When asked what message he wanted the employees of LSC to hear, Hale said they will not be left behind.

"They just need to know that we're not going to forget about them," he said. "They're community folks and we want to help them and I'm always available to help as much as I can."

As news of the pending closure spread, Green Mechanical Construction Inc. posted a message on its Facebook page with information about job openings at the Glasgow business.

Green Mechanical Construction encouraged people with experience in industrial maintenance, machine work or related skills to apply by visiting the website www.gmci.com.

The Kentucky Career Center will also be holding a Career Connection event from 1:30 to 3:30 p.m. on Jan. 23 at its Glasgow office at 445 N. Green St.

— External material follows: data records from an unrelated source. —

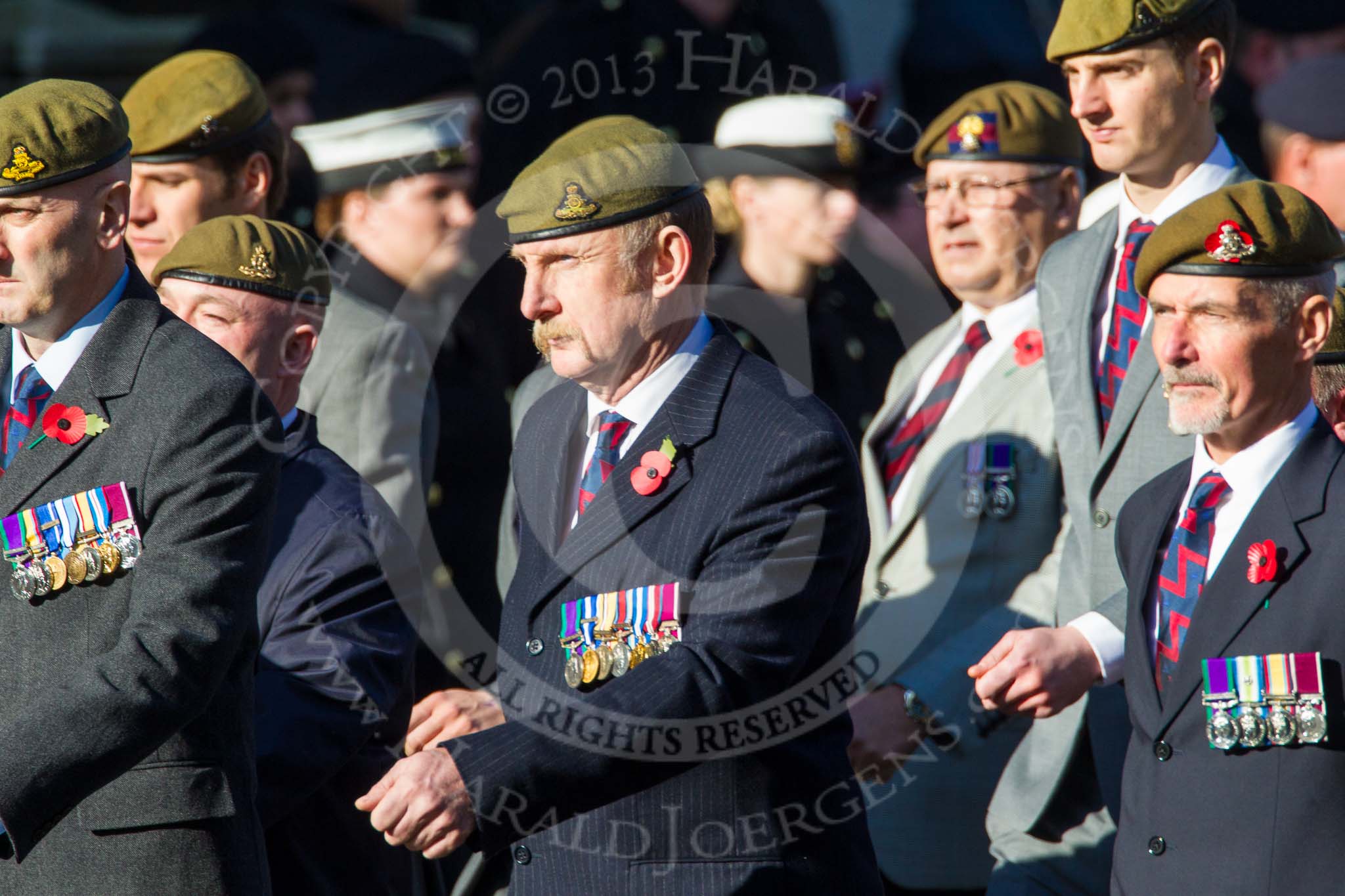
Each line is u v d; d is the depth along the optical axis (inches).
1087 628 518.9
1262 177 831.7
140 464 446.9
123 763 431.2
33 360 472.4
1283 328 453.1
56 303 456.1
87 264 457.4
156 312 468.1
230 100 645.3
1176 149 562.6
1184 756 459.8
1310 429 462.9
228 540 444.1
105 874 452.1
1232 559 456.8
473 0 1025.5
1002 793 589.0
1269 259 449.7
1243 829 444.1
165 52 1155.9
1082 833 577.9
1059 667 511.2
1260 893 438.3
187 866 453.1
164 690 430.3
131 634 433.4
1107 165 566.9
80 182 452.1
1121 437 554.3
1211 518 471.8
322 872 533.3
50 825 431.8
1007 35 896.9
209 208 645.3
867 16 1037.8
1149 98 554.9
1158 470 545.6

For more information, call 270-651-2121.

••• ORIGINAL STORY ••• 

LSC Communications, Inc. announced Tuesday morning it will close its Glasgow location along with two other plants in a move to "strengthen the Company's manufacturing platform by significantly reducing costs and improving utilization across" the company's production facilities. 

Along with the Glasgow plant, which is located at 120 Donnelly Drive as it was known as R.R. Donnelley until 2016, LSC announced via a news release on its website that it will close facilities in Strasburg, Virginia and Mattoon, Illinois. 

The plants are expected to be closed by July. 

“LSC continues to take actions to capitalize on our greatest value drivers while optimizing our platform to efficiently and effectively deliver the best products and services for our clients,” said Thomas J. Quinlan III, LSC’s Chairman, Chief Executive Officer and President, in the news release.

“The actions we announced today represent another step in our proactive efforts to address the significant structural changes in the industry. With many print titles moving to a fully digital platform, decreasing their frequencies, page and/or run counts, or closing entirely, our strategy is to further align our platform with these industry trends." 

The action coincides with LSC's moves to strengthen the "operational and financial position" of the company since it terminated its merger agreement with Quad/Graphics last July, the news release said. 

LSC will have closed eight facilities including the most recent announcement resulting in a reduction of its workforce by 2,500 employees. The news release doesn't state how many employees will be affected by the Glasgow closure. The Daily Times has left messages with LSC seeking additional information. 

"It is always difficult to make business decisions that impact our employees and the communities in which we operate, and we are committed to supporting employees impacted by these closings with severance packages and transition assistance as well as potential relocation opportunities," Quinlan said.